“Come l’acqua de’ fiumi” si può seguire soltanto online

25 Ottobre 2020

SPILIMBERGO. Lunedì 26 ottobre il festival multidisciplinare “Come l’acqua de’ fiumi” dà appuntamento al suo pubblico online, precisamente sulla pagina Facebook dell’Istituto Musicale “Guido Alberto Fano”, www.facebook.com/istitutofano, dove a partire dalle 20.30 il docente e scrittore Angelo Floramo terrà l’incontro dal titolo “Quei maledetti Veneziani… La fine del Patriarcato di Aquileia ad opera della Serenissima”.

Abbandonata la sede del Teatro Miotto, a seguito del Dpcm del 25 ottobre 2020, il festival si trasferisce online per proseguire l’analisi e l’approfondimento del tema del cambiamento, della trasformazione e della rinascita, che caratterizzano la sua nuova edizione, attraverso la voce di chi la storia delle nostre radici la conosce molto bene e sa raccontarla con rara e raffinata acutezza: quella di Angelo Floramo. Nel corso dello spettacolo “Quei maledetti Veneziani…” di lunedì 26 ottobre saranno evocate le vicende del Patriarcato di Aquileia, “tra il latrato dei cani e la voce degli angeli, come ebbero a dire i grammatici del Medioevo, fino all’arrivo di quei “maledetti Veneziani”, che nel 1420 issarono sul castello di Udine il Leone di San Marco dopo avergliene rubato il Santo”, annuncia lo stesso Floramo. L’istantanea che ne deriva è quella del Patriarcato come uno stato medievale unico per l’eterogeneità di lingue e riti che lo hanno popolato.

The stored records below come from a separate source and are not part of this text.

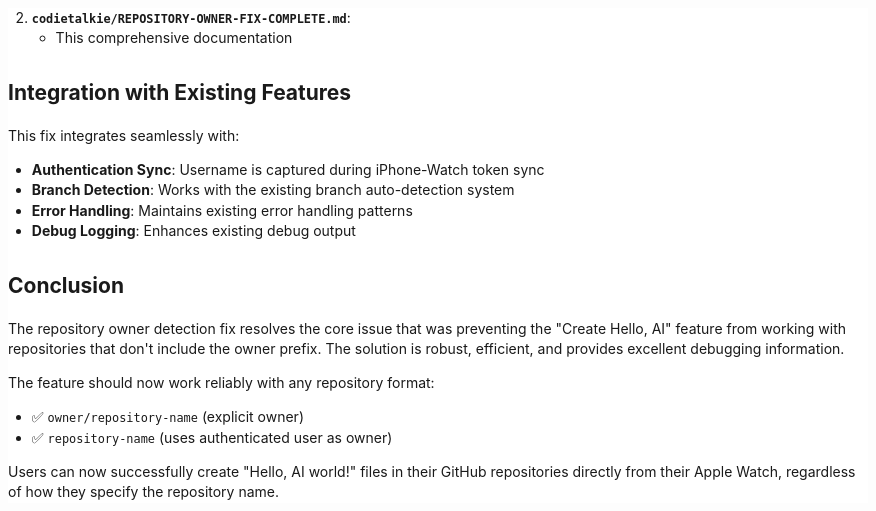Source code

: 2. **`codietalkie/REPOSITORY-OWNER-FIX-COMPLETE.md`**:
   - This comprehensive documentation

## Integration with Existing Features

This fix integrates seamlessly with:
- **Authentication Sync**: Username is captured during iPhone-Watch token sync
- **Branch Detection**: Works with the existing branch auto-detection system
- **Error Handling**: Maintains existing error handling patterns
- **Debug Logging**: Enhances existing debug output

## Conclusion

The repository owner detection fix resolves the core issue that was preventing the "Create Hello, AI" feature from working with repositories that don't include the owner prefix. The solution is robust, efficient, and provides excellent debugging information.

The feature should now work reliably with any repository format:
- ✅ `owner/repository-name` (explicit owner)
- ✅ `repository-name` (uses authenticated user as owner)

Users can now successfully create "Hello, AI world!" files in their GitHub repositories directly from their Apple Watch, regardless of how they specify the repository name.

Per seguire l’incontro di lunedì 26 ottobre è necessario collegarsi alla pagina Facebook di Istituto Musicale “Guido Alberto Fano”, www.facebook.com/istitutofano, a partire dalle ore 20.30.

Il successivo appuntamento del festival “Come l’acqua de’ fiumi”, dal titolo “Un nuovo inizio: Rivoluzione, Resurrezione, Ricominciamento” avrà luogo sempre online, in live streaming venerdì 30 ottobre e potrà contare sulle voci dello scrittore e filosofo Marco Guzzi e di Don Pierluigi Di Piazza.